Supporters of the China Initiative say it has been justified and put Beijing on notice. Critics have countered that it has produced few results and significant collateral damage. Those calling for hearings acknowledge that China’s influence operations and effort to acquire leading edge US technology are real and concerning.
On Monday, the Justice Department announced that former Ohio resident Li Chen, 47, had been sentenced to 30 months in jail for stealing scientific trade secrets related to the treatment of liver fibrosis and liver cancer. According to court documents, Chen, who received support from the Chinese government, conspired to steal and exploit one of the secrets by creating and selling kits through a company she started in China.
In a November press conference on the second anniversary of the initiative, FBI Director Christopher Wray and Justice Department officials gave themselves high marks for investigating and prosecuting trade secret theft and economic espionage, countering threats posed by Chinese foreign investment, exposing supply chain vulnerabilities and building public awareness on dangers posed by Beijing.
“The Chinese Communist Party’s theft of sensitive information and technology isn’t a rumour or a baseless accusation,” Wray said. “We’ll continue our aggressive efforts to counter China’s criminal activity.”

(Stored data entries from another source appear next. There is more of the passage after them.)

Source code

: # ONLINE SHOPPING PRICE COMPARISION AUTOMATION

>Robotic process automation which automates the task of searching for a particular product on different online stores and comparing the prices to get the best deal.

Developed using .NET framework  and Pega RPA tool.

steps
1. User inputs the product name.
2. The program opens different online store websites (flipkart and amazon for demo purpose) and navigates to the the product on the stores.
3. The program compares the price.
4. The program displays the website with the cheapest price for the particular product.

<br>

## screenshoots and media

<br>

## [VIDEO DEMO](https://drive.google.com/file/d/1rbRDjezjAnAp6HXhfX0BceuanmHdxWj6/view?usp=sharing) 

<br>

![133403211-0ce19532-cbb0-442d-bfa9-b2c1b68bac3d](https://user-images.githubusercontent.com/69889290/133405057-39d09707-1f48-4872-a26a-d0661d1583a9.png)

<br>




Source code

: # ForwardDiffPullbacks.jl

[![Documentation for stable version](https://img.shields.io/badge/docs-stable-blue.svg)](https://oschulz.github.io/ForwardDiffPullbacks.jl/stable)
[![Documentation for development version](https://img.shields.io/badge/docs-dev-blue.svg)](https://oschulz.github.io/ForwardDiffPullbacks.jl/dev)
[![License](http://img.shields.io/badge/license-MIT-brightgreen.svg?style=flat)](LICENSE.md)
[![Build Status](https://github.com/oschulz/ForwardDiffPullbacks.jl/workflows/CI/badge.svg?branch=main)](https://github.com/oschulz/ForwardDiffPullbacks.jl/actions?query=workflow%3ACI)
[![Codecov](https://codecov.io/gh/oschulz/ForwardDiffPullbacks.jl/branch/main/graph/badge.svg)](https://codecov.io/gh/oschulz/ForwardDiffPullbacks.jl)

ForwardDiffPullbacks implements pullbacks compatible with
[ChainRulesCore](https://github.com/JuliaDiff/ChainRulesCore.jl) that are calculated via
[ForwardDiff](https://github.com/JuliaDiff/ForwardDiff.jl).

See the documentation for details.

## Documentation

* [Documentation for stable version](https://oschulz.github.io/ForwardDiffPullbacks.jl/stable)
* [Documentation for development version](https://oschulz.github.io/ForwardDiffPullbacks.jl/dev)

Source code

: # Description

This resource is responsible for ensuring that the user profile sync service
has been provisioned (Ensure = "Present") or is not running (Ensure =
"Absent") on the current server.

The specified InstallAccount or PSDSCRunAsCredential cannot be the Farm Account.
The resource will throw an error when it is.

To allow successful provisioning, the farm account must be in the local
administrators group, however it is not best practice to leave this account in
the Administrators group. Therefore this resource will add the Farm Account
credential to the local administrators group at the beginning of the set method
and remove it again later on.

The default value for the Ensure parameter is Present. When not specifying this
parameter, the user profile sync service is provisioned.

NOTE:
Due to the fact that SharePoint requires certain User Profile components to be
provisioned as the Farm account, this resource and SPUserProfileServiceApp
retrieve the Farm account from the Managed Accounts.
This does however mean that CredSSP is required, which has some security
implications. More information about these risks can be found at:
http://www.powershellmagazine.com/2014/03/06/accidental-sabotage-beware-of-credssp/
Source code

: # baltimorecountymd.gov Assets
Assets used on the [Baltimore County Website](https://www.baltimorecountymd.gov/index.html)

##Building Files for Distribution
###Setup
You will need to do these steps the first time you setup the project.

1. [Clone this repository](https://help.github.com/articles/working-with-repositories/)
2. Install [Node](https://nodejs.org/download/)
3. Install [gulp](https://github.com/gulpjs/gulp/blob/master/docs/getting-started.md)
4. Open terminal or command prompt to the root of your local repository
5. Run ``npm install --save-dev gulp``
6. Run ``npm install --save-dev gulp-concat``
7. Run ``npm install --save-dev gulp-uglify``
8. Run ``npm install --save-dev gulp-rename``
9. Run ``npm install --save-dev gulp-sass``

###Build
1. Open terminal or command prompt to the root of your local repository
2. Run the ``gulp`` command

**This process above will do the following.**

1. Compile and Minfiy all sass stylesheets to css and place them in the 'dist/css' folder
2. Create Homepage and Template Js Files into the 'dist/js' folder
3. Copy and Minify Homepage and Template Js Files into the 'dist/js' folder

But Wallace Loh, former president of the University of Maryland, College Park, and a signatory to the letter, warned against the profiling of an entire group of people.
“Any US government response that assumes all students, scientists and scholars of Chinese descent are potential intelligence risks is unfair and unwise profiling that has no place in our democracy,” said Loh.
Added Terry Lierman, an adviser to the University of Maryland’s Institute of Human Virology who was involved in organising Monday’s letter to Congress: “The overzealous, broad, unchecked and overreaching activities fuelled by a xenophobic and toxic political climate have not only led to mistakes in investigations … but also have crippled America’s ability to develop medical innovations that can enhance the quality of and save lives.”